» **Request**
For the data that follows, report how many lines contain the word "update", and nothing else.

» **Exercise material**
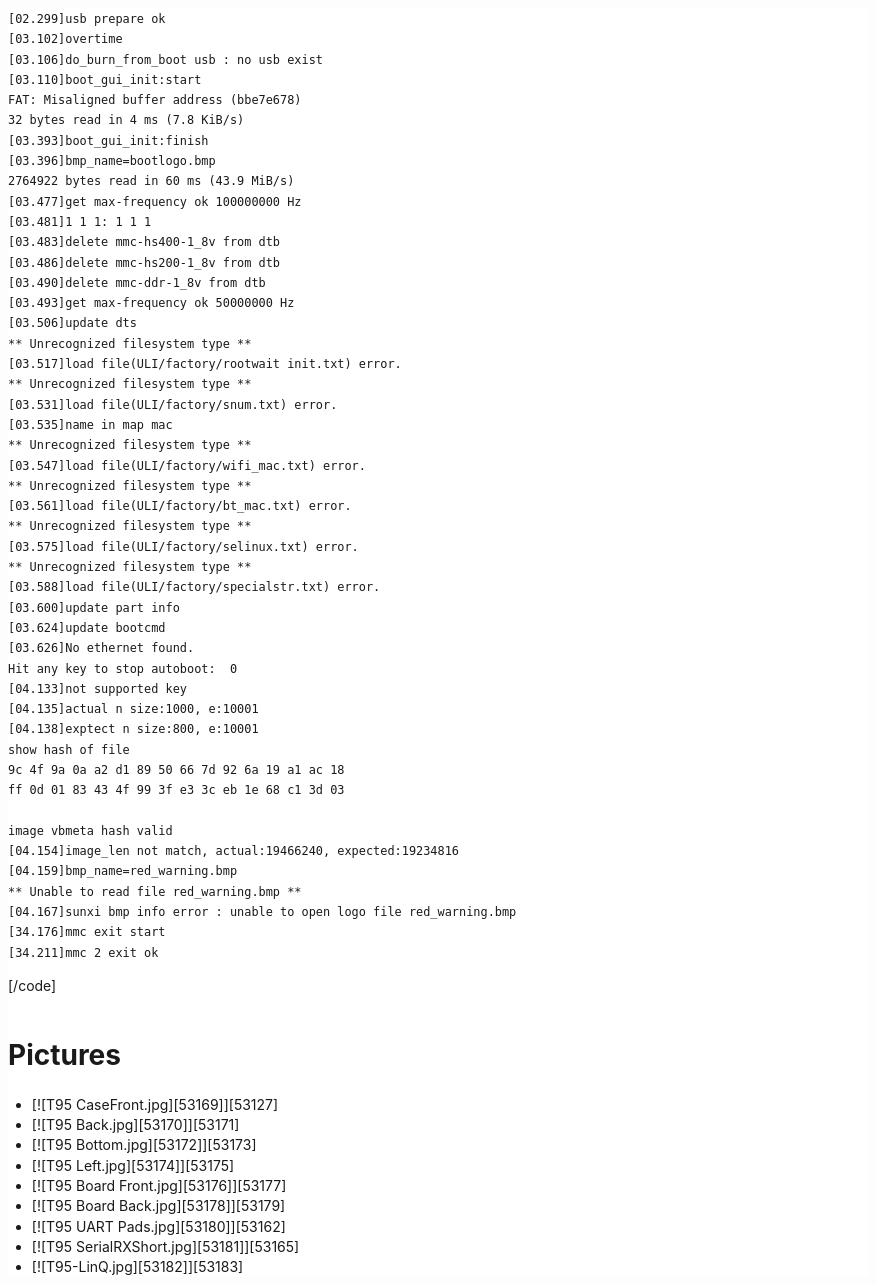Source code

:     [02.299]usb prepare ok
    [03.102]overtime
    [03.106]do_burn_from_boot usb : no usb exist
    [03.110]boot_gui_init:start
    FAT: Misaligned buffer address (bbe7e678)
    32 bytes read in 4 ms (7.8 KiB/s)
    [03.393]boot_gui_init:finish
    [03.396]bmp_name=bootlogo.bmp
    2764922 bytes read in 60 ms (43.9 MiB/s)
    [03.477]get max-frequency ok 100000000 Hz
    [03.481]1 1 1: 1 1 1
    [03.483]delete mmc-hs400-1_8v from dtb
    [03.486]delete mmc-hs200-1_8v from dtb
    [03.490]delete mmc-ddr-1_8v from dtb
    [03.493]get max-frequency ok 50000000 Hz
    [03.506]update dts
    ** Unrecognized filesystem type **
    [03.517]load file(ULI/factory/rootwait init.txt) error.
    ** Unrecognized filesystem type **
    [03.531]load file(ULI/factory/snum.txt) error.
    [03.535]name in map mac
    ** Unrecognized filesystem type **
    [03.547]load file(ULI/factory/wifi_mac.txt) error.
    ** Unrecognized filesystem type **
    [03.561]load file(ULI/factory/bt_mac.txt) error.
    ** Unrecognized filesystem type **
    [03.575]load file(ULI/factory/selinux.txt) error.
    ** Unrecognized filesystem type **
    [03.588]load file(ULI/factory/specialstr.txt) error.
    [03.600]update part info
    [03.624]update bootcmd
    [03.626]No ethernet found.
    Hit any key to stop autoboot:  0
    [04.133]not supported key
    [04.135]actual n size:1000, e:10001
    [04.138]exptect n size:800, e:10001
    show hash of file
    9c 4f 9a 0a a2 d1 89 50 66 7d 92 6a 19 a1 ac 18
    ff 0d 01 83 43 4f 99 3f e3 3c eb 1e 68 c1 3d 03
    
    image vbmeta hash valid
    [04.154]image_len not match, actual:19466240, expected:19234816
    [04.159]bmp_name=red_warning.bmp
    ** Unable to read file red_warning.bmp **
    [04.167]sunxi bmp info error : unable to open logo file red_warning.bmp
    [34.176]mmc exit start
    [34.211]mmc 2 exit ok
    
[/code]
# Pictures
  * [![T95 CaseFront.jpg][53169]][53127]
  * [![T95 Back.jpg][53170]][53171]
  * [![T95 Bottom.jpg][53172]][53173]
  * [![T95 Left.jpg][53174]][53175]
  * [![T95 Board Front.jpg][53176]][53177]
  * [![T95 Board Back.jpg][53178]][53179]
  * [![T95 UART Pads.jpg][53180]][53162]
  * [![T95 SerialRXShort.jpg][53181]][53165]
  * [![T95-LinQ.jpg][53182]][53183]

» **Task solution**
3